A novel complement C3 inhibitor CP40-KK protects against experimental pulmonary arterial hypertension via an inflammasome NLRP3 associated pathway

• Published in: Journal of translational medicine Vol. 22; no. 1; pp. 164 - 13
• Main Authors: Dai, Lei, Chen, Yu, Wu, Jinhua, He, Zhen, Zhang, Yueqi, Zhang, Wenjun, Xie, Yang, Zeng, Hesong, Zhong, Xiaodan
• Format: Journal Article
• Language: English
• Published: England BioMed Central Ltd 16.02.2024; BioMed Central; BMC
• Subjects: Affinity; Analysis; Animals; Care and treatment; Cell activation; Cell proliferation; Complement activation; Complement C3; Complement C3 - metabolism; Complement component C3; Complement Inactivating Agents - adverse effects; Complement Inactivating Agents - metabolism; CP40-KK; Cytokines; Cytokines - metabolism; Diagnosis; Disease; Disease Models, Animal; Enzyme-linked immunosorbent assay; Growth factors; Heart; Hemodynamics; Humans; Hypertension; Hypertension, Pulmonary; Hypertrophy; Hypoxia; IL-1β; Immunofluorescence; Immunohistochemistry; Infiltration; Inflammasomes; Inflammasomes - metabolism; Inflammation; Interleukin 18; Interleukin-18 - metabolism; Laboratory animals; Macrophages; Medical research; Monocrotaline; NLR Family, Pyrin Domain-Containing 3 Protein - metabolism; NLRP3; Peptides; Proinflammatory cytokine; Pulmonary arterial hypertension; Pulmonary Arterial Hypertension - drug therapy; Pulmonary arteries; Pulmonary Artery - metabolism; Pulmonary hypertension; Rats; Smooth muscle; Surface plasmon resonance; Veins & arteries; Western blotting; China; Australia; NLRP3; Pulmonary arterial hypertension; CP40-KK; Complement C3; Proinflammatory cytokine
• ISSN: 1479-5876; 1479-5876
• DOI: 10.1186/s12967-023-04741-z

Pulmonary arterial hypertension (PAH) is a severe cardiopulmonary disease characterized by complement dependent and proinflammatory activation of macrophages.

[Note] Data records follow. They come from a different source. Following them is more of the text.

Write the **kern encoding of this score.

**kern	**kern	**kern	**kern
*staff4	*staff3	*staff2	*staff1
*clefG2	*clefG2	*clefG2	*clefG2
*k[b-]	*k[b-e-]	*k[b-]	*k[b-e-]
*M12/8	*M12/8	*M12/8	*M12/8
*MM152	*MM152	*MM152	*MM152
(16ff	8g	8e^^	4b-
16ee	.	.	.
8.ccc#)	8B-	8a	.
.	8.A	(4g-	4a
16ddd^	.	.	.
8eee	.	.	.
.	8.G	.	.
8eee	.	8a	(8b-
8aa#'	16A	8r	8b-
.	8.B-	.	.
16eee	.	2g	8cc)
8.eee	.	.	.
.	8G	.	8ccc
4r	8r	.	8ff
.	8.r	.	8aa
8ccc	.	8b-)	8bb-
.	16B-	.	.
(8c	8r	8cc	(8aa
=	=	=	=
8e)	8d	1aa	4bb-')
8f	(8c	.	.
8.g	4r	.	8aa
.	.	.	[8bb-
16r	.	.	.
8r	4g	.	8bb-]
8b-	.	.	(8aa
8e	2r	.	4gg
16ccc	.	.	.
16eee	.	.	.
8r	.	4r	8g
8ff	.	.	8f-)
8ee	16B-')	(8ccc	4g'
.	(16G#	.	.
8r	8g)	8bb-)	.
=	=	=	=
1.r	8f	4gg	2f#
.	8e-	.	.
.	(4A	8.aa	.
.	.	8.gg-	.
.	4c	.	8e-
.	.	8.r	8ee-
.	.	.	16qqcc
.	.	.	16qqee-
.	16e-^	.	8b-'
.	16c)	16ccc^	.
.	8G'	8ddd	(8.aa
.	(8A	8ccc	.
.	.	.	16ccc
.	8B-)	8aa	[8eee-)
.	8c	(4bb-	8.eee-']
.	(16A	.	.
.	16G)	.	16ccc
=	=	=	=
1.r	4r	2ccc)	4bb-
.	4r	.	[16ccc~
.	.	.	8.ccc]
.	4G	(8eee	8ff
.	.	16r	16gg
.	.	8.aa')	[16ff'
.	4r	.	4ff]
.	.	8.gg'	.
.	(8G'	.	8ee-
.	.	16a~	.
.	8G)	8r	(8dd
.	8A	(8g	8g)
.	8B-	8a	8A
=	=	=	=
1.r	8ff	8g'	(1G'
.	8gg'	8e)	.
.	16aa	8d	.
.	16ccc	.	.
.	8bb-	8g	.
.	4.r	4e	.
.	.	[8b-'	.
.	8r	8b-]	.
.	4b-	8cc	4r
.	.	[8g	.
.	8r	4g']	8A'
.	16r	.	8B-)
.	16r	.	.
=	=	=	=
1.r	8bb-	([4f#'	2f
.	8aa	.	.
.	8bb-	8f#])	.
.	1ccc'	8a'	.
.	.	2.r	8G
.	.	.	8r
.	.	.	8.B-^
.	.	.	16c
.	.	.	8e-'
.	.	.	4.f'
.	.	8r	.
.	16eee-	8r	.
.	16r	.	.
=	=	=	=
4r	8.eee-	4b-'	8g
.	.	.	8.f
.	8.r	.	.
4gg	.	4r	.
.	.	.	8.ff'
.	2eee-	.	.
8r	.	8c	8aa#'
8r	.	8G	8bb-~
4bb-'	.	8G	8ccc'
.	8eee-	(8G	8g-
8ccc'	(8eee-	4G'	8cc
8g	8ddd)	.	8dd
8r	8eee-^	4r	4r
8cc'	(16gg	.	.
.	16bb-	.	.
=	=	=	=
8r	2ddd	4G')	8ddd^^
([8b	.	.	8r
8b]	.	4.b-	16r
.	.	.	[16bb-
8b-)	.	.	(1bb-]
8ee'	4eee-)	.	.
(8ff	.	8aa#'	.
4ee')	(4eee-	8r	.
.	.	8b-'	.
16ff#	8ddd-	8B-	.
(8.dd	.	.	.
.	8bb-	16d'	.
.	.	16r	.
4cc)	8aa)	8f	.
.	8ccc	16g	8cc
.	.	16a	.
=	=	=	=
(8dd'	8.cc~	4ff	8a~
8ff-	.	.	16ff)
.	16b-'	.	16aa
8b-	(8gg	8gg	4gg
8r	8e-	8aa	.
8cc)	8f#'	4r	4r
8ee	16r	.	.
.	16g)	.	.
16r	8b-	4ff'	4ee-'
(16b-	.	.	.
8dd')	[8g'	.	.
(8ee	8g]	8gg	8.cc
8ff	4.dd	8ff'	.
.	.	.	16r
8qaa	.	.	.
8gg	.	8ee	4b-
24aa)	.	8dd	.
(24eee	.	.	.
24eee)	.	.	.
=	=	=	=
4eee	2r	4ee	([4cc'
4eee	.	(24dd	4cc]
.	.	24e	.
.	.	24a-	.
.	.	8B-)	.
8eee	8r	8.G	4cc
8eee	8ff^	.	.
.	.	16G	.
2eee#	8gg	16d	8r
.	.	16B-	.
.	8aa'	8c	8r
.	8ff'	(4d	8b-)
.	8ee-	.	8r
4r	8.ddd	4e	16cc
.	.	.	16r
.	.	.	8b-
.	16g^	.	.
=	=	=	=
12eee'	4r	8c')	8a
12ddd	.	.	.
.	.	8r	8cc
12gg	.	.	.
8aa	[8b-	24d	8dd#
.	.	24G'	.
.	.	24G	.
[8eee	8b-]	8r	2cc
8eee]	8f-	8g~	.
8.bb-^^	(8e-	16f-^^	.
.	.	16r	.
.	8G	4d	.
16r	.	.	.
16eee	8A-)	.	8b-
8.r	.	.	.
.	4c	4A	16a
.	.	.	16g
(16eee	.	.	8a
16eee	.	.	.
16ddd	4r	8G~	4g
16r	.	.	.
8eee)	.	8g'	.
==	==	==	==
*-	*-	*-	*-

However, effective treatment for complement activation in PAH is lacking. We aimed to explore the effect and mechanism of CP40-KK (a newly identified analog of selective complement C3 inhibitor CP40) in the PAH model. We used western blotting, immunohistochemistry, and immunofluorescence staining of lung tissues from the monocrotaline (MCT)-induced rat PAH model to study macrophage infiltration, NLPR3 inflammasome activation, and proinflammatory cytokines (IL-1β and IL-18) release. Surface plasmon resonance (SPR), ELISA, and CH50 assays were used to test the affinity between CP40-KK and rat/human complement C3. CP40-KK group rats only received CP40-KK (2 mg/kg) by subcutaneous injection at day 15 to day 28 continuously. C3a was significantly upregulated in the plasma of MCT-treated rats. SPR, ELISA, and CH50 assays revealed that CP40-KK displayed similar affinity binding to human and rat complement C3. Pharmacological inhibition of complement C3 cleavage (CP40-KK) could ameliorate MCT-induced NLRP3 inflammasome activity, pulmonary vascular remodeling, and right ventricular hypertrophy. Mechanistically, increased proliferation of pulmonary arterial smooth muscle cells is closely associated with macrophage infiltration, NLPR3 inflammasome activation, and proinflammatory cytokines (IL-1β and IL-18) release. Besides, C3a enhanced IL-1β activity in macrophages and promoted pulmonary arterial smooth muscle cell proliferation in vitro. Our findings suggest that CP40-KK treatment was protective in the MCT-induced rat PAH model, which might serve as a therapeutic option for PAH.